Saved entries
§
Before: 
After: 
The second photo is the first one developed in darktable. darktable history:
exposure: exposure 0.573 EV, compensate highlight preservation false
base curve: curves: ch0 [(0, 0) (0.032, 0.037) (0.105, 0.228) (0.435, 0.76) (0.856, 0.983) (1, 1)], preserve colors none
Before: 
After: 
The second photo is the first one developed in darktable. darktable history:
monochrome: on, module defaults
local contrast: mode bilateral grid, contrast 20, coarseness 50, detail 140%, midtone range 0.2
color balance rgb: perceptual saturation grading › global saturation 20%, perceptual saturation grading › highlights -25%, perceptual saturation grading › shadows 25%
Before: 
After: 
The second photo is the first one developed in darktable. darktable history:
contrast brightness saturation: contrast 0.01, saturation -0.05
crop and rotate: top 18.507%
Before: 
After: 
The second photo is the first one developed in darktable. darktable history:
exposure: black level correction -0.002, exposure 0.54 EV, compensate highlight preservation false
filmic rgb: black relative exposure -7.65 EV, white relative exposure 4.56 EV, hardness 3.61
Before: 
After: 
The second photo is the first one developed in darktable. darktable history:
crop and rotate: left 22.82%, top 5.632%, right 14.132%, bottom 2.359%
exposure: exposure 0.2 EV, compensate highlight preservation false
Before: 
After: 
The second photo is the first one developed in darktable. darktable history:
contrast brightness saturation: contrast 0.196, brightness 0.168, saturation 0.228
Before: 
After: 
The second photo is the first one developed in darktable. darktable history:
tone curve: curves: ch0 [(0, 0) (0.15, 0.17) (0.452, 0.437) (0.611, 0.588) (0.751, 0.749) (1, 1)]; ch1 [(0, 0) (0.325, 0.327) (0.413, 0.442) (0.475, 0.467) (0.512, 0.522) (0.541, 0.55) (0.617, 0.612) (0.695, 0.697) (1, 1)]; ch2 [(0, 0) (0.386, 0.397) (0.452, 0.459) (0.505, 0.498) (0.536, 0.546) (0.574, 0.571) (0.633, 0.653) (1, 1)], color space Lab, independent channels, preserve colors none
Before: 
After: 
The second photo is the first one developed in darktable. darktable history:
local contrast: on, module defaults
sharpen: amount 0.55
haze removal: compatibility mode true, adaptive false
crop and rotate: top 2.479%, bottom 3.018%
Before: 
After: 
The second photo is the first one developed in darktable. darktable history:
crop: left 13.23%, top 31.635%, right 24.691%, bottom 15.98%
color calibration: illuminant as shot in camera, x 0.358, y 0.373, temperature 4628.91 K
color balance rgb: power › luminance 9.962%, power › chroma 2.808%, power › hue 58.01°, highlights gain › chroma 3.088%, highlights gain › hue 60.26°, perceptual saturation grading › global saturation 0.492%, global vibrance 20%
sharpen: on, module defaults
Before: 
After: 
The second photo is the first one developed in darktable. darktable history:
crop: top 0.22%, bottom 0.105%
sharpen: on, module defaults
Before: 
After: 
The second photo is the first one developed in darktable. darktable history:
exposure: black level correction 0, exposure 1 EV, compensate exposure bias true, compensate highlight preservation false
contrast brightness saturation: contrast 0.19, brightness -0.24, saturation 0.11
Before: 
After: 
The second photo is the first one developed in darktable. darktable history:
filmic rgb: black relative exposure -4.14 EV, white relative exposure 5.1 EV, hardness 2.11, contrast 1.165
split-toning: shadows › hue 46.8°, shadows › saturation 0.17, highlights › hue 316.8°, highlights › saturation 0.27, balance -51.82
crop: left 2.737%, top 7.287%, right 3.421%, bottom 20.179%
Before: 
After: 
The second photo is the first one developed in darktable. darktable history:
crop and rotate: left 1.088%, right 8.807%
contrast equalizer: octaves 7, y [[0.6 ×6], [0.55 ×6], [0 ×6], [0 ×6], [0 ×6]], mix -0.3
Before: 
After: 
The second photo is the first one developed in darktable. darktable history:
§
== TASK GOAL ==
Write out the records above word for word, from the very beginning down to the line containing "contrast brightness saturation: contrast 0.196, brightness", including that line.

== REPLY ==
Before: 
After: 
The second photo is the first one developed in darktable. darktable history:
exposure: exposure 0.573 EV, compensate highlight preservation false
base curve: curves: ch0 [(0, 0) (0.032, 0.037) (0.105, 0.228) (0.435, 0.76) (0.856, 0.983) (1, 1)], preserve colors none
Before: 
After: 
The second photo is the first one developed in darktable. darktable history:
monochrome: on, module defaults
local contrast: mode bilateral grid, contrast 20, coarseness 50, detail 140%, midtone range 0.2
color balance rgb: perceptual saturation grading › global saturation 20%, perceptual saturation grading › highlights -25%, perceptual saturation grading › shadows 25%
Before: 
After: 
The second photo is the first one developed in darktable. darktable history:
contrast brightness saturation: contrast 0.01, saturation -0.05
crop and rotate: top 18.507%
Before: 
After: 
The second photo is the first one developed in darktable. darktable history:
exposure: black level correction -0.002, exposure 0.54 EV, compensate highlight preservation false
filmic rgb: black relative exposure -7.65 EV, white relative exposure 4.56 EV, hardness 3.61
Before: 
After: 
The second photo is the first one developed in darktable. darktable history:
crop and rotate: left 22.82%, top 5.632%, right 14.132%, bottom 2.359%
exposure: exposure 0.2 EV, compensate highlight preservation false
Before: 
After: 
The second photo is the first one developed in darktable. darktable history:
contrast brightness saturation: contrast 0.196, brightness 0.168, saturation 0.228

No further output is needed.